Motherboard successfully infiltrated one of the online John Deere cracking communities and listed the programs they saw being traded.
John Deere Service Advisor: A diagnostic program used by John Deere technicians that recalibrate tractors and can diagnose broken parts. “It can program payloads into different controllers. It can calibrate injectors, turbo, engine hours and all kinds of fun stuff,” someone familiar with the software told me.
John Deere Payload files: These are files that specifically program certain parts of the vehicle. There are files that can customize and fine-tune the performance of the chassis, engine, and cab, for instance.
John Deere Electronic Data Link drivers: This is software that allows a computer to talk to the tractor. “The EDL is the required interface which allows the Service Advisor laptop to actually communicate with the tractor controllers,” the source told me.
“If things could get better, [companies like John Deere] should be forced to freely distribute the same software dealers have,” said a reverse engineer who posts on the cracking forums “And stop locking down [Engine Control Module] reading functionality. They do this to force you to use their services, which they have a 100 percent monopoly on.”

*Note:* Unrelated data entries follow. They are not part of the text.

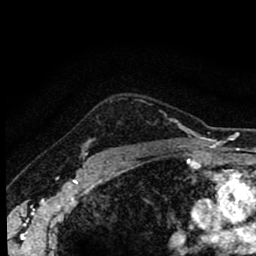
Breast MRI (dynamic contrast-enhanced), one axial slice. Position 71 of 80 along the scan axis. Cropped to one breast. Dynamic contrast-enhanced series, time point 2 of 8 at this slice position (early post-contrast). 1.5 T. TE 2.7 ms, TR 6.6 ms. 256 × 256 image matrix, field of view 150 × 150 mm. Female patient.
Outlined on this slice (semi-automatic segmentation, software-assisted and operator-edited):
- enhancing-tissue mask used for the functional tumour volume (all voxels passing the contrast-enhancement thresholds inside the analysis volume; usually the tumour): bounding box <84,99,144,156> (left, top, right, bottom; pixels)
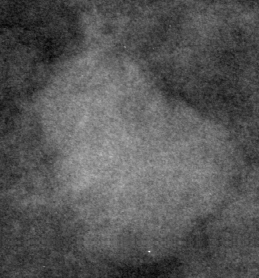
Crop from a digitized film mammogram around one marked abnormality, left breast, CC view, BI-RADS breast density category 2 (scale 1–4).
Finding: mass, shape lobulated, margins circumscribed; BI-RADS assessment category 3; subtlety rating 4 on a 1 (subtle) to 5 (obvious) scale; pathology (as recorded): benign.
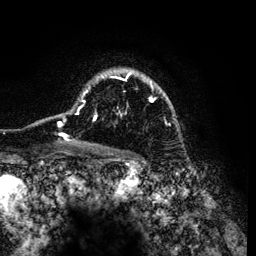
Breast MRI (dynamic contrast-enhanced), one axial slice; position 92 of 134 along the scan axis; cropped to one breast; dynamic contrast-enhanced series, time point 2 of 6 at this slice position (early post-contrast); 3 T; TE 4.2 ms, TR 7.9 ms; 256 × 256 image matrix, field of view 170 × 170 mm. Female patient.
Outlined on this slice (semi-automatically segmented with operator editing):
- enhancing-tissue mask used for the functional tumour volume (all voxels passing the contrast-enhancement thresholds inside the analysis volume; usually the tumour): bounding box <58,70,173,142> (left, top, right, bottom; pixels)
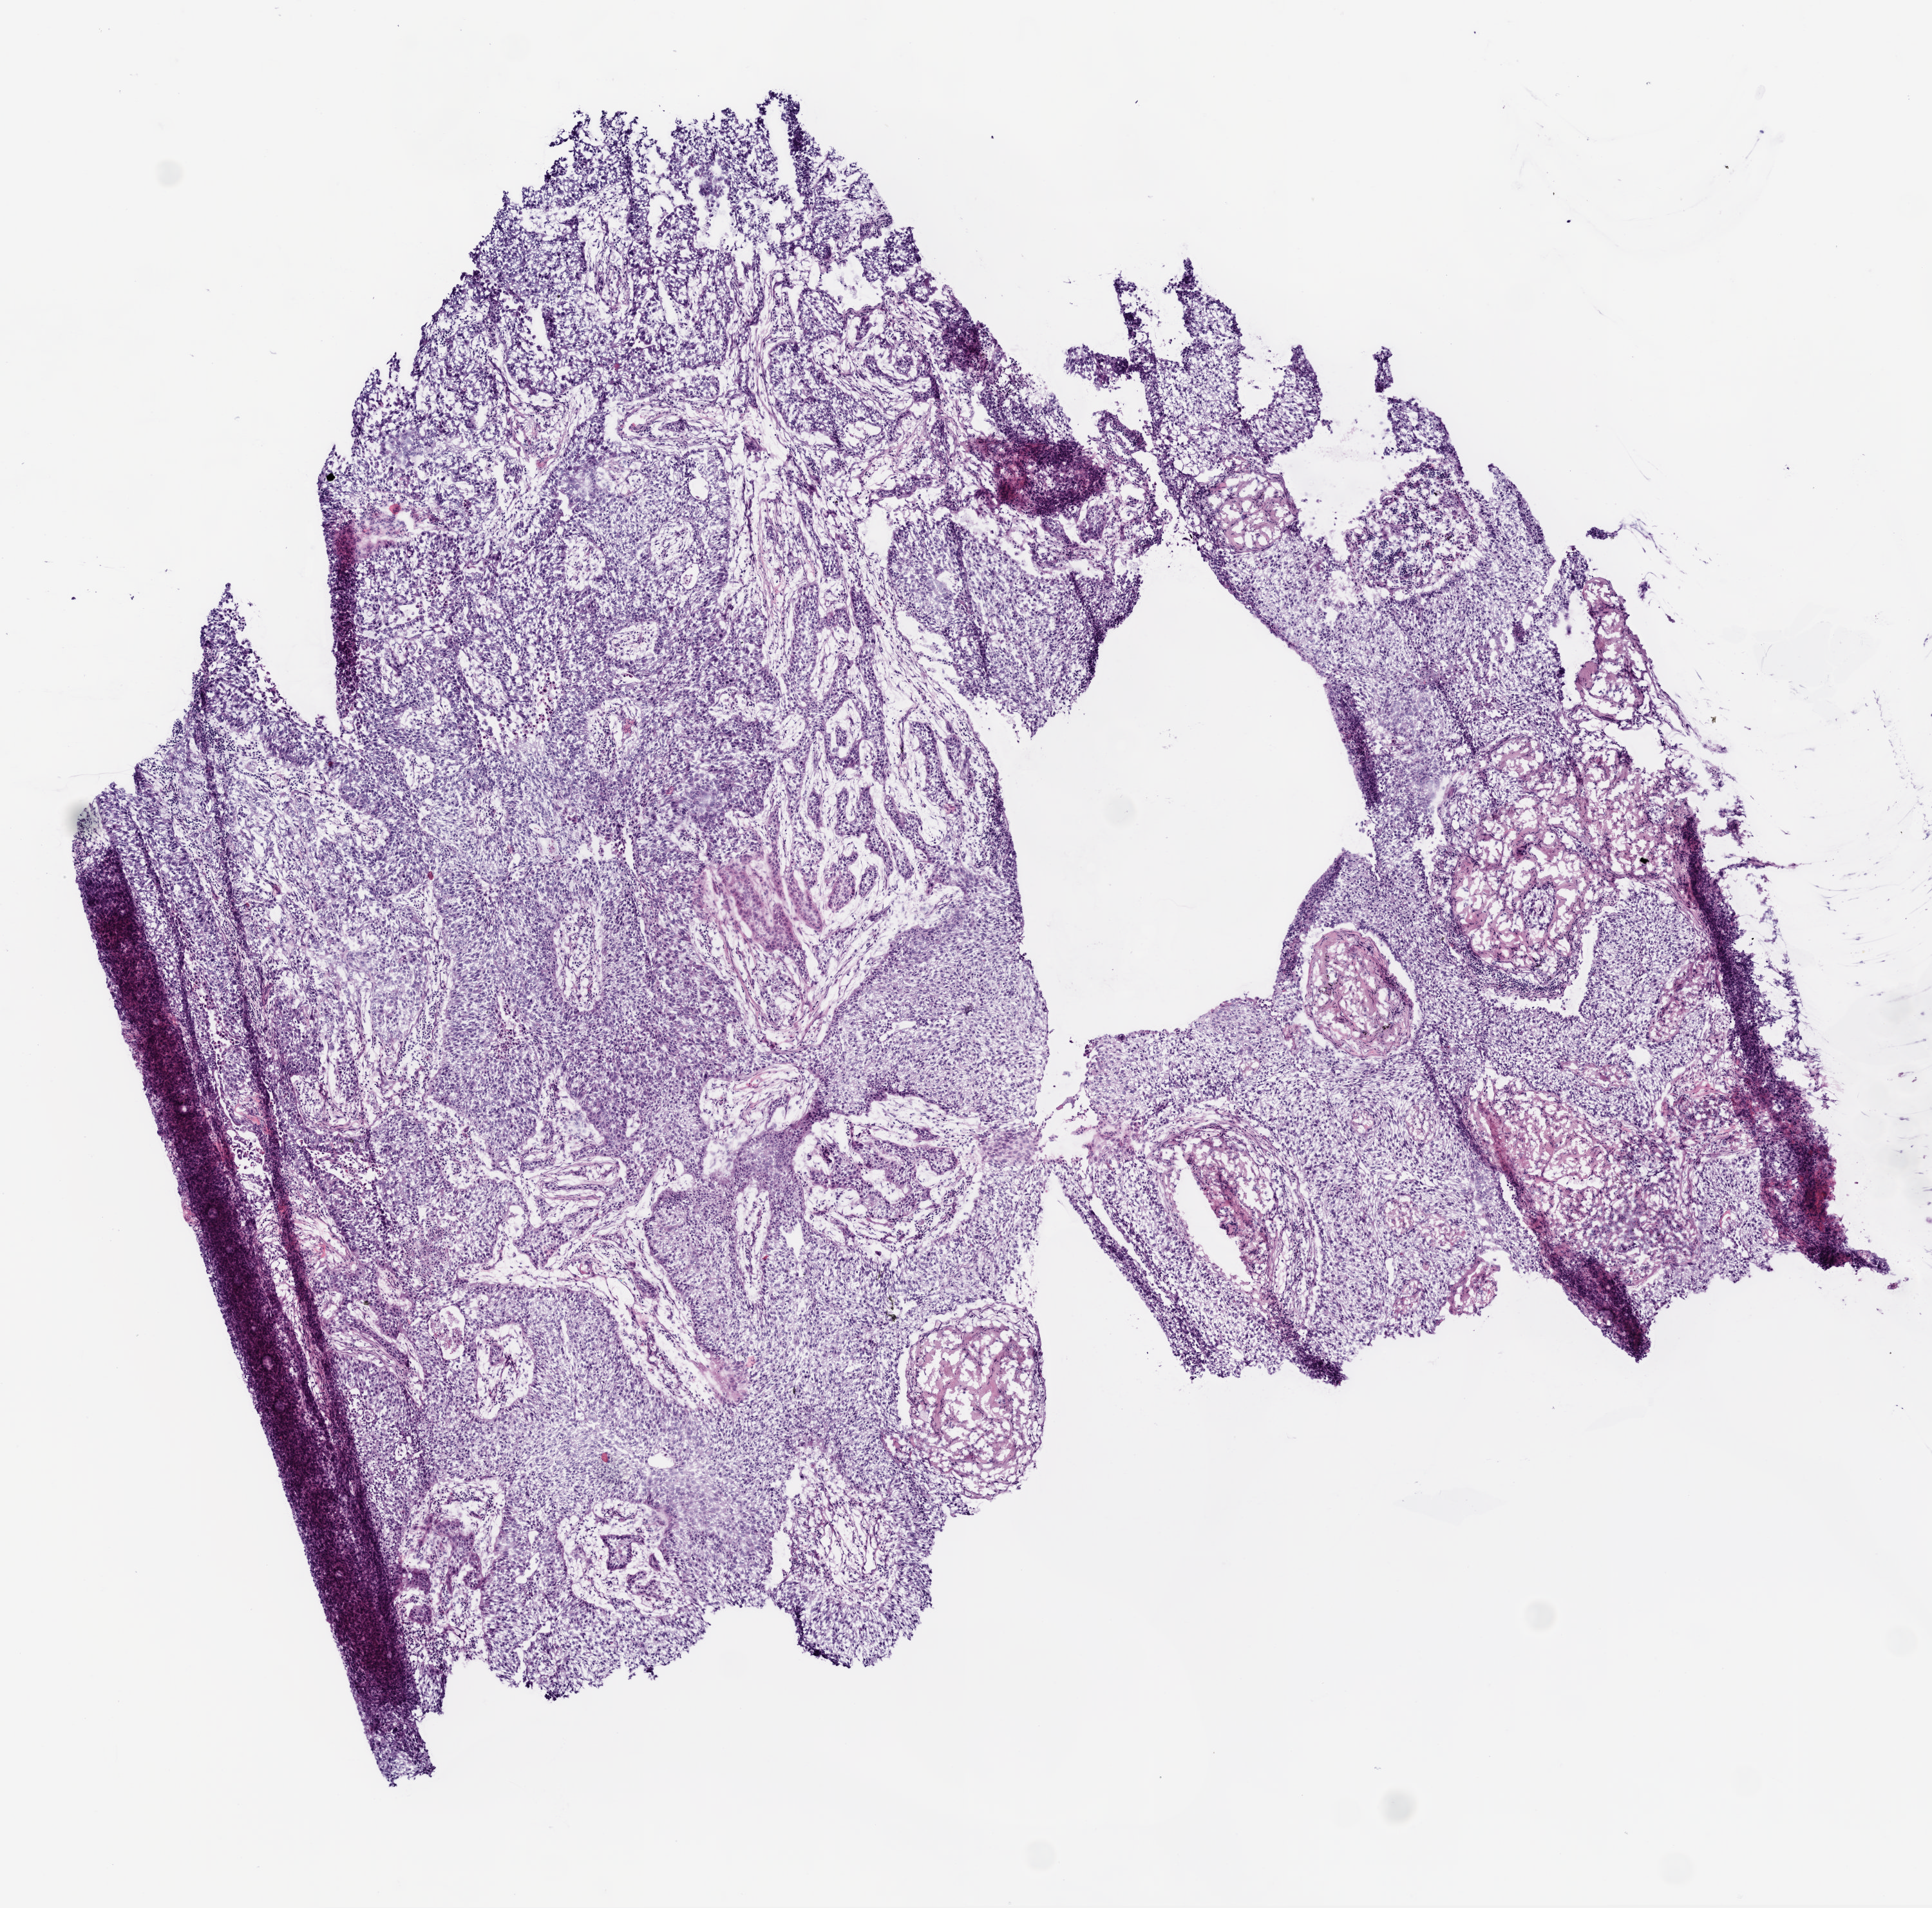
Whole-slide histology image, Hematoxylin and eosin (H&E) stained, shown as a low-resolution overview of the whole scanned area (about 6.0 x 5.9 mm). Frozen section from the top of the tissue portion. Sample: primary tumour, lung. Male, age 73 years at initial diagnosis. Composition of this section per pathologist review: tumour cells 83%, tumour nuclei 90%, normal cells 0%, stromal cells 15%, necrosis 2%. Inflammatory infiltration, as recorded: lymphocyte infiltration 2%.
TNM: T4 N1 M1. AJCC pathologic stage: IV. Pathologic diagnosis: Squamous cell carcinoma, NOS.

John Deere commented on the trend of modifying the system software of their machinery saying, “Software modifications increase the risk that equipment will not function as designed,” the company continued. “As a result, allowing unqualified individuals to modify equipment software can endanger machine performance, in addition to Deere customers, dealers and others, resulting in equipment that no longer complies with industry and safety/environmental regulations.”
However many farmers worry that John Deere may fail to continue providing support for older tractor models, “What happens in 20 years when there’s a new tractor out and John Deere doesn’t want to fix these anymore?” a farmer using Ukrainian software told Motherboard. “Are we supposed to throw the tractor in the garbage, or what?”